▶ _TASKS AND EXERCISES_:
1. Decide whether each statement agrees with the passage about Taylor joining the Bluesbreakers: (a) Taylor joined the Bluesbreakers at age 17; (b) Mayall got Taylor's name and address the night he filled in; (c) Mayall was 15 years older than Taylor. For each, give yes or no and quote the passage's deciding words.
2. Extend the passage about Taylor joining the Bluesbreakers by one paragraph, picking up after its final sentence.
-- start of SOURCE EXCERPT --
He filled in ably for Slowhand that night, showing himself to be a Clapton
disciple. Mayall told Guitar Player (8/95): “Not only did he know the
songs, but he played ‘em like WE did, instead of just like the originals. He
fit in great and then disappeared - “ without Mayall getting his name or
address. A year or so later, when Peter Green departed the Bluesbreakers to form
Fleetwood Mac, Mayall, remembering the stellar performance of the unknown teen,
put out an ad in the Melody Maker. Taylor responded and joined the
Bluesbreakers at the age of 17.
To move from living at home and playing with the small-time Gods to jumping into
the full-time recording and touring schedule of the very respected Bluesbreakers,
replacing two established guitar heroes, was an incredible transition. Dealing
with his new mentor, 15 years his senior, must have been enough in and of
itself. “John was a great eccentric,” Taylor said. “He’d lived in a tree
once - somewhere near Manchester. He collected erotica and wore all his
harmonicas on a belt ‘round his waist. And every conversation you had with
him, he’d record on a tiny little tape.” (Symphony for the Devil)
-- end of SOURCE EXCERPT --
-- start of RECORD LIST --
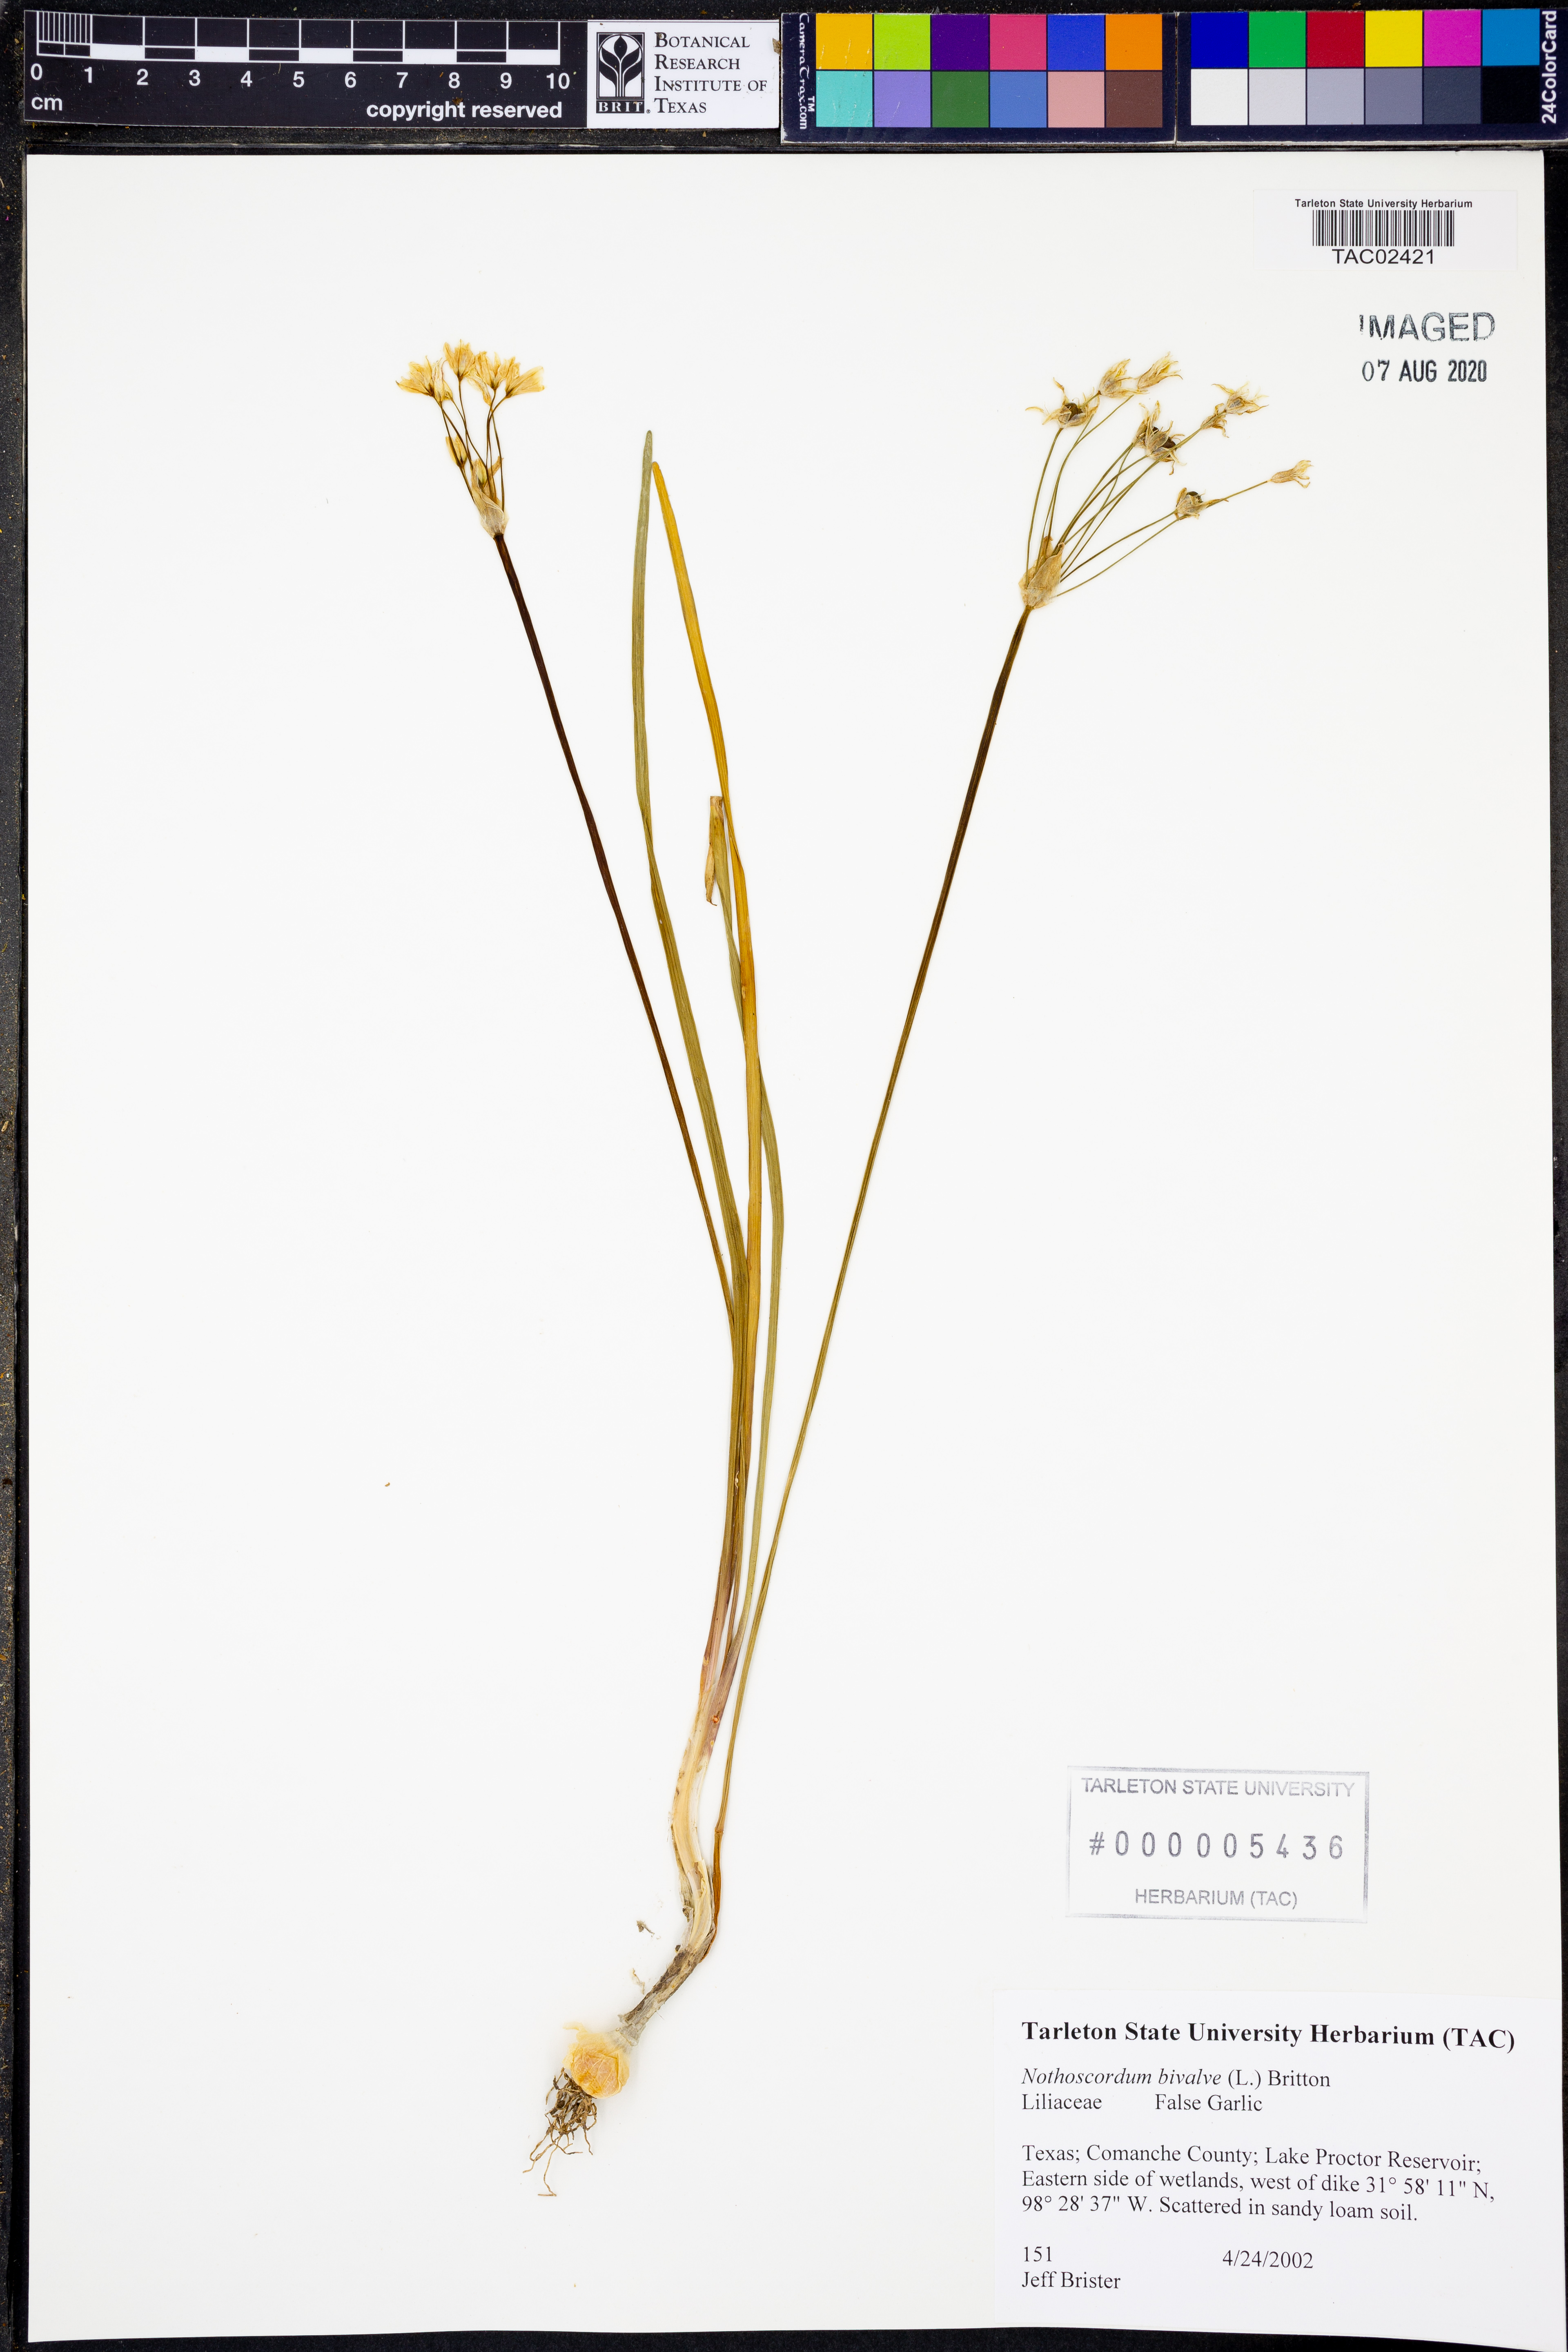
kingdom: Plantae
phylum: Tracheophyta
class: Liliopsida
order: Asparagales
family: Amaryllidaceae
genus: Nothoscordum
-- end of RECORD LIST --
-- start of RECORD LIST --
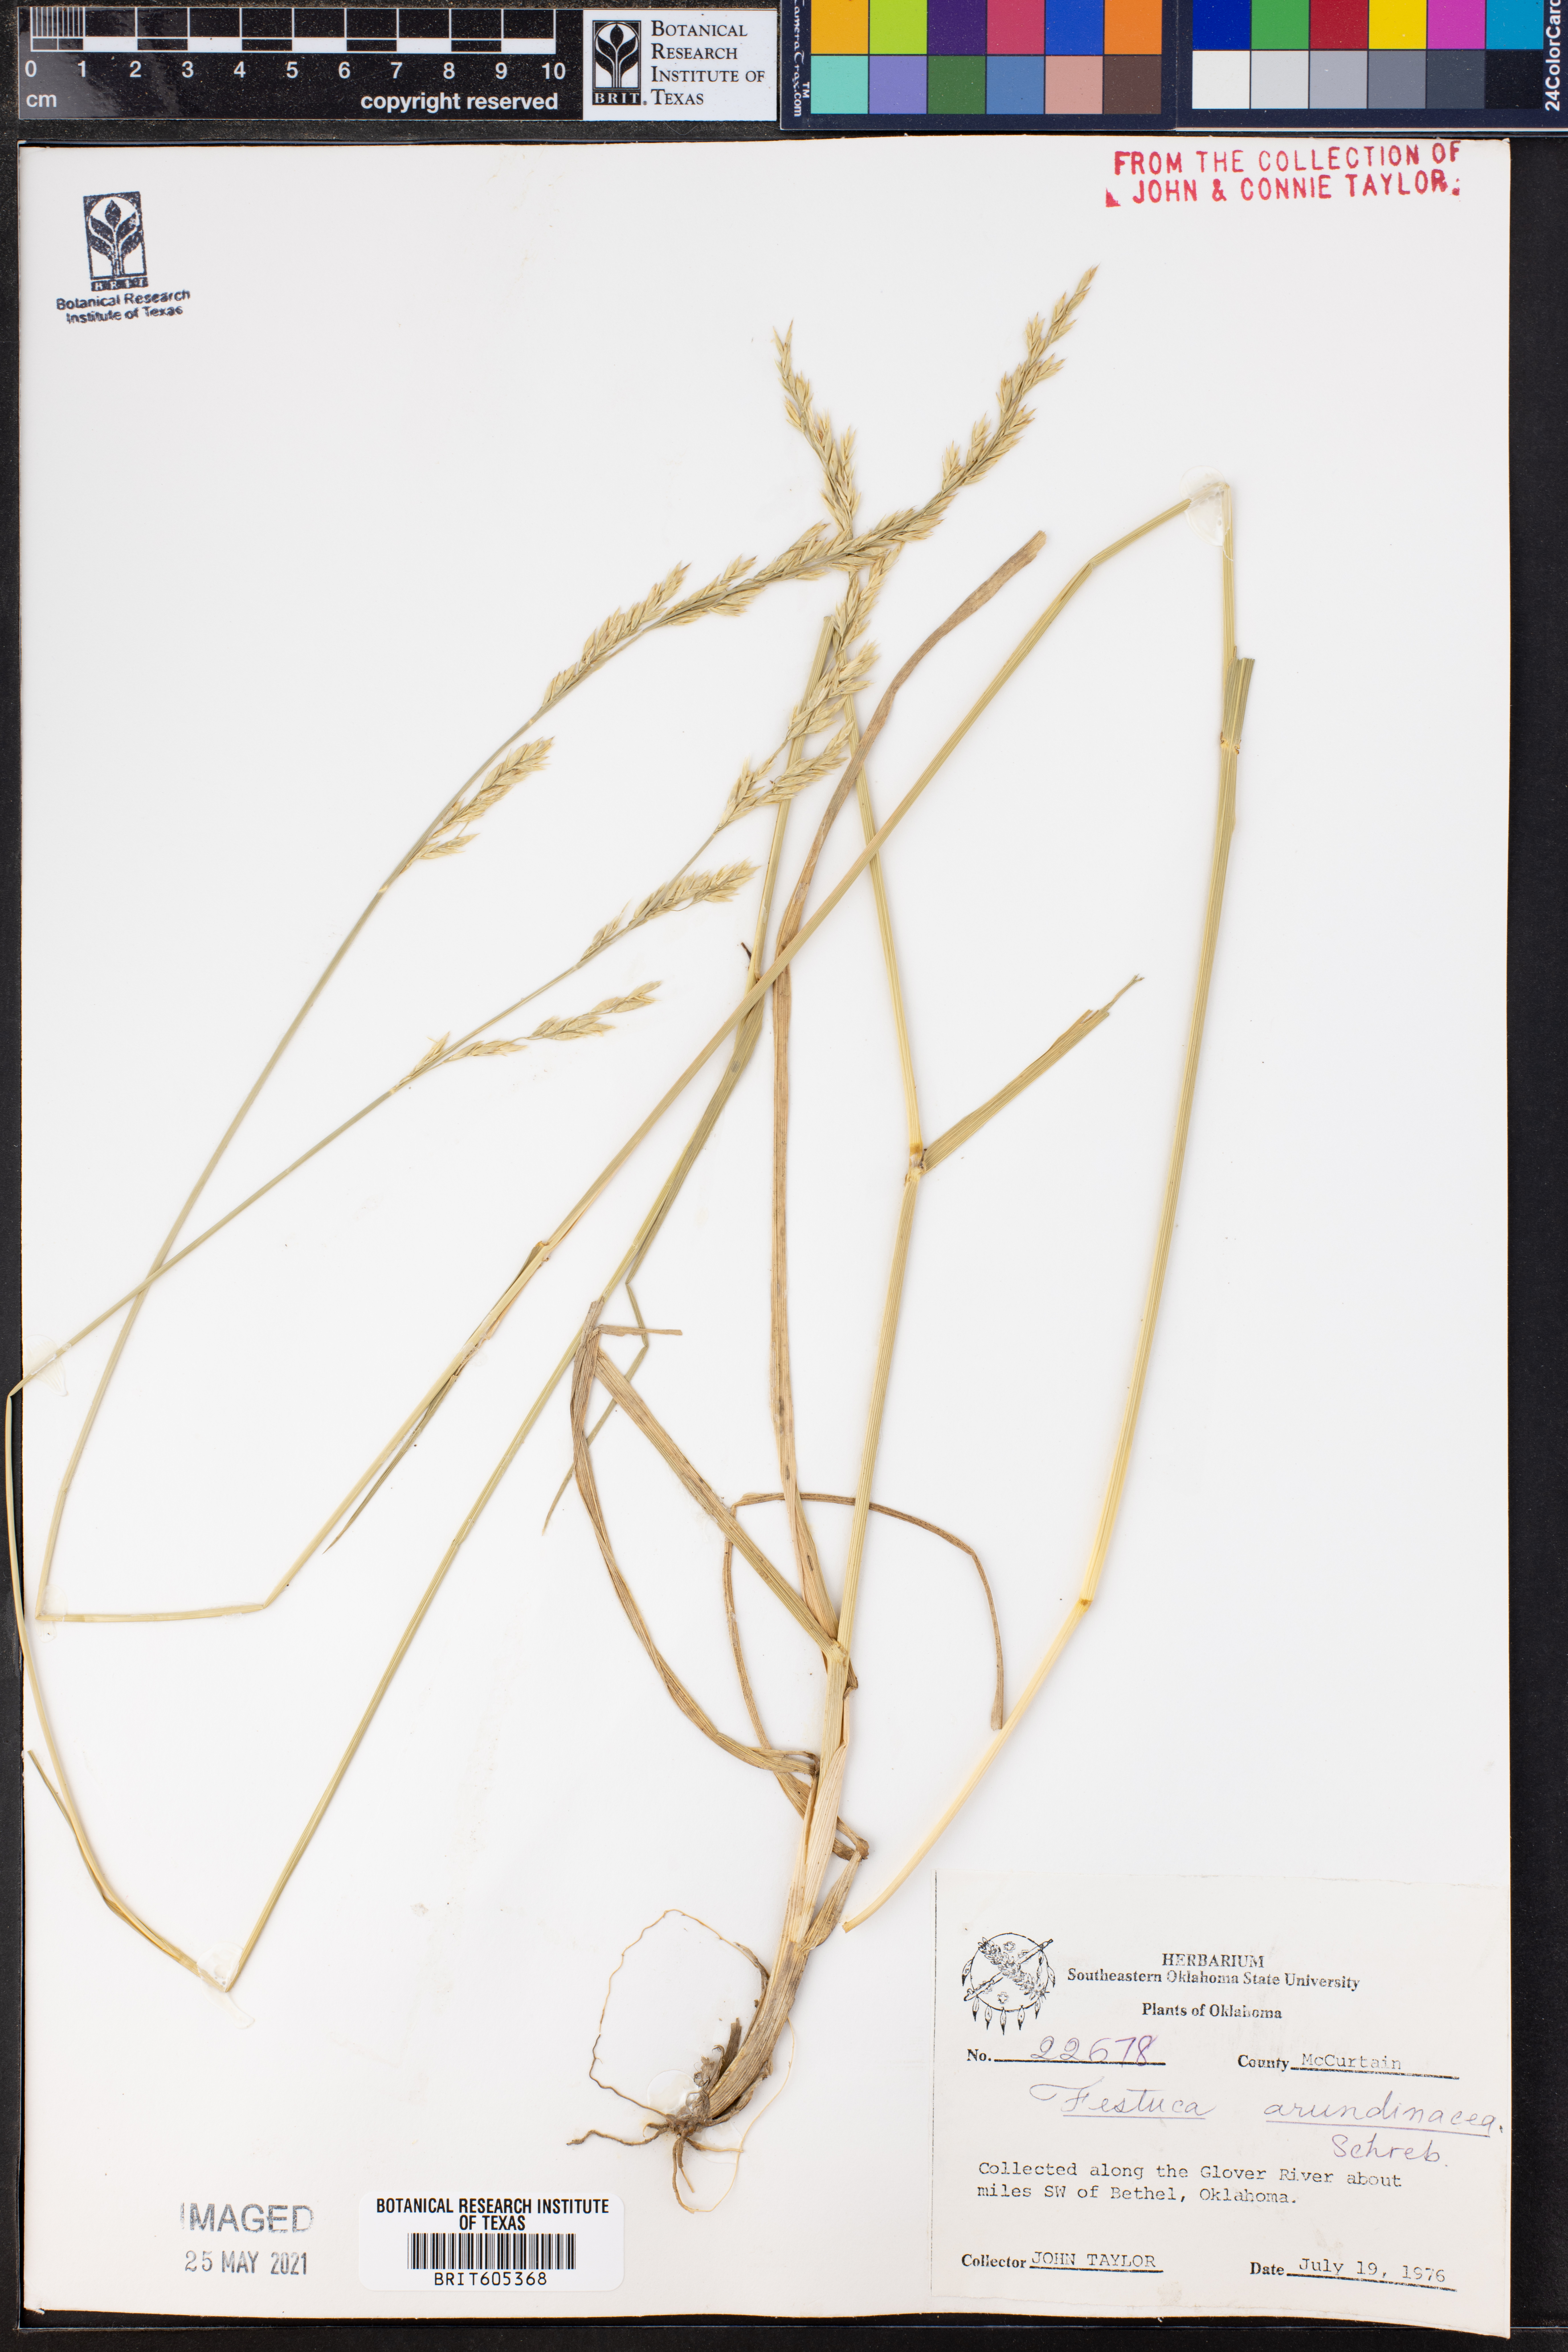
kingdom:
-- end of RECORD LIST --
▶ _ANSWERS PER TASK_:
1.
(a) Yes: "Taylor responded and joined the Bluesbreakers at the age of 17."
(b) No: "without Mayall getting his name or address."
(c) Yes: "Dealing with his new mentor, 15 years his senior"

2.
His first album with Mayall was 1967’s Crusade, announcing to the
record-buying public that a new kid was stepping into Clapton and Green’s
shoes. The album was cut in only seven hours, in Taylor’s first month with the
band. It was Mayall’s intention with this album to pay tribute to the playing
styles of his blues idols, and to further his crusade to popularize the blues.
To this end, he had a backing duo of horn players - Chris Mercer and Rip Kant -
in addition to the drums/bass/guitar line-up. Crusade shows Taylor mostly
staying within the framework established by his predecessors; the album consists
mostly of covers, including a take of Otis Rush’s “I Can’t Quit You
Baby” that bears interesting comparison to the Zeppelin version that would
come a bit later. On this album Taylor played though the then-standard-for
Mayall-guitarists Les Paul through a Marshall amp combination. He’d purchased
his first sunburst Les Paul at Selmer’s in Charing Cross Road; the salesman
was Paul Kossoff, who would make his mark with Free. Mick would later buy
another Les Paul from Keith Richards at Olympic Studios while the band was
working on Their Satanic Majesties Request! He also received his first
songwriting credits; the instrumental “Snowy Wood,” co-written with Mayall.
This track is a powerful number whose angry main riff foreshadowed the modern
virtuosic edge that Taylor would contribute to the Rolling Stones.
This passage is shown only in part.